Last night I attended Goose Island's launch event for their new beer, Green Line Pale Ale. That name signifies the Chicago-based mega-microbrewery's resolution to be more eco-friendly than it does the CTA line that runs closest to their facilities. For one thing, the event was at Uncommon Ground on Devon- much closer to the red line, but the home of Chicago's only certified organic rooftop garden. It seems the beer will push sustainability in three major ways.
- The beer's lifecycle. Green Line will only be available on draft in Chicago. No bottles anywhere. (Right on cue NY Times trendpiece on growlers!) It also is a way to track the brewery's efforts to reduce it's carbon footprint in light of an analysis by the Chicago Manufacturing Center. This includes investing in a more efficient grain mill, purchasing renewable energy credits and recycling more and more of the brewery's solid waste. They've set up a website to report on their continuing efforts.
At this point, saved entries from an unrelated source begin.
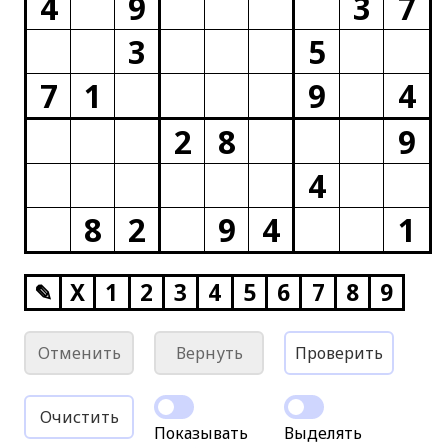
4
9
3
7
3
5
7
1
9
4
2
8
9
4
8
2
9
4
1
✎
X
1
2
3
4
5
6
7
8
9
Отменить
Вернуть
Проверить
Очистить
Показывать
Выделять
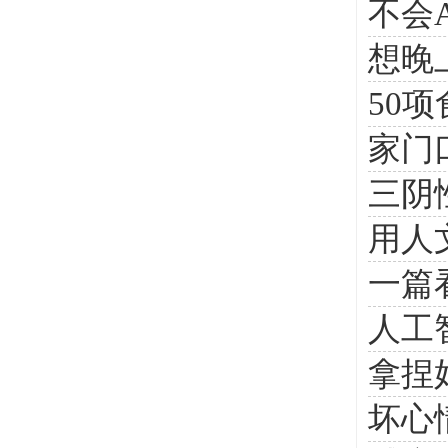
不会
想晚
50
家门
三阴
用人
一篇
人工
拿捏
坏心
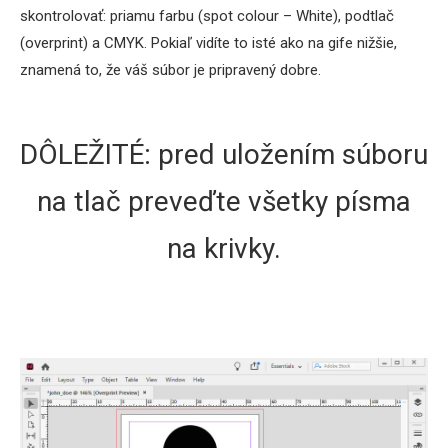
skontrolovať: priamu farbu (spot colour – White), podtlač
(overprint) a CMYK. Pokiaľ vidíte to isté ako na gife nižšie,
znamená to, že váš súbor je pripravený dobre.
DÔLEŽITÉ: pred uložením súboru
na tlač preveďte všetky písma
na krivky.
- Encouraging local bars to push sustainability. Goose Island CFO Tony Bowker shared a story about how the brewery previously switched to corn-based plastic cups, hoping they'd compost more easily. Unfortunately Chicago has no composting facility up to the task and Bowker considered the effort a flop. This, he says, underlines why it's important to consider the whole chain of distribution. Goose Island will be encouraging the bars that sell Green Line to think about new ways to be sustainable. If the beer's name and pledge to purchase one square foot of rain forest for each pint sold wasn't enough to remind bartenders to think green, the tap handle made of trees killed by the emerald ash borer should remind them.
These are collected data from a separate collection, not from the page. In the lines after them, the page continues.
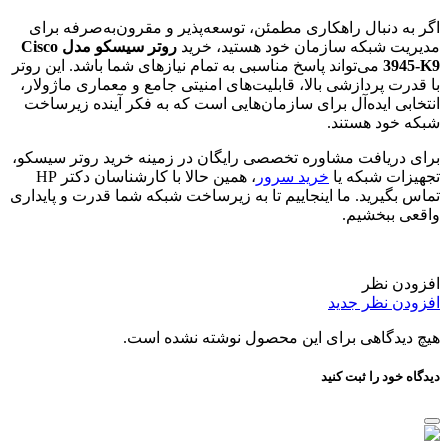
اگر به دنبال راهکاری مطمئن، توسعه‌پذیر و مقرون‌به‌صرفه برای
مدیریت شبکه‌ سازمان خود هستید، خرید
روتر سیسکو مدل Cisco
3945-K9
می‌تواند پاسخ مناسبی به تمام نیازهای شما باشد. این روتر
با قدرت پردازشی بالا، قابلیت‌های امنیتی جامع و معماری ماژولار،
انتخابی ایده‌آل برای سازمان‌هایی است که به فکر آینده زیرساخت
شبکه خود هستند.
برای دریافت مشاوره تخصصی رایگان در زمینه خرید روتر سیسکو،
تجهیزات شبکه یا
خرید سرور
، همین حالا با کارشناسان دکتر HP
تماس بگیرید. ما اینجاییم تا به زیرساخت شبکه شما قدرت و پایداری
واقعی ببخشیم.
افزودن نظر
افزودن نظر جدید
هیچ دیدگاهی برای این محصول نوشته نشده است.
دیدگاه خود را ثبت کنید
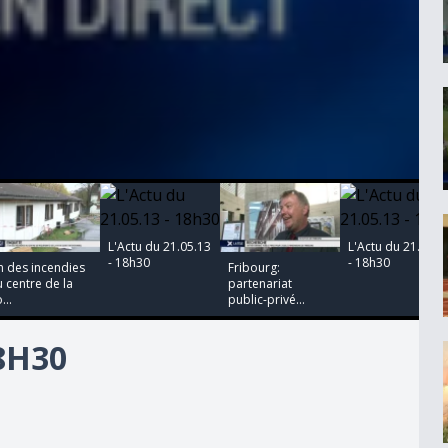
00:00:00
00:00:00
00:00:00
00:00:00
L'Actu du 21.05.13
L'Actu du 21.05.1
- 18h30
- 18h30
n des incendies
Fribourg:
 centre de la
partenariat
...
public-privé...
18H30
- Supporting other green ventures in Chicago. Anyone who's wandered through a street festival knows Chicagoans will flock to any event with free beer. Goose Island's 312 Urban Wheat is already synonymous with outdoor music in Chicago, now Green Line wants to wet whistles at events for "green community partners." Full disclosure: Goose Island supplies drinks for many Chicago Public Radio events.
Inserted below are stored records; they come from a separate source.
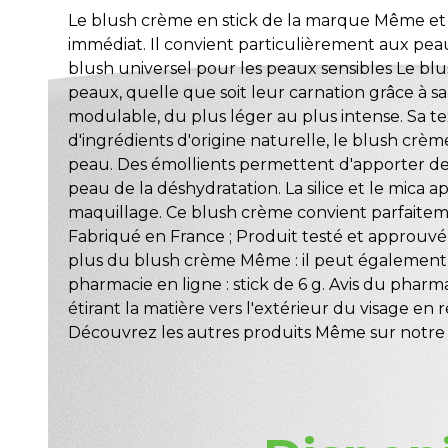
Le blush crème en stick de la marque Même et s
immédiat. Il convient particulièrement aux peau
blush universel pour les peaux sensibles Le b
peaux, quelle que soit leur carnation grâce à sa
modulable, du plus léger au plus intense. Sa t
d'ingrédients d'origine naturelle, le blush crè
peau. Des émollients permettent d'apporter de l
peau de la déshydratation. La silice et le mica
maquillage. Ce blush crème convient parfaitement
Fabriqué en France ; Produit testé et approuvé
plus du blush crème Même : il peut également s
pharmacie en ligne : stick de 6 g. Avis du ph
étirant la matière vers l'extérieur du visage e
Découvrez les autres produits Même sur notre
So, what does the beer actually taste like? I thought it was kind of like an India Pale Ale with training wheels. Brewmaster Greg Hall said his inspiration for Green Line was mixing 312 with Goose Island IPA at the Pitchfork Music Fest. I think that's exactly what it tastes like- a session beer with just enough bitterness to be interesting. With the craft beer marketplace lately skewing heavily toward hop-heavy IPAs, Green Line is a nice pale ale for the non-beer geek. When you consider that Goose Island could have just made a Powerpoint presentation to tout their environmental efforts, it tastes even better.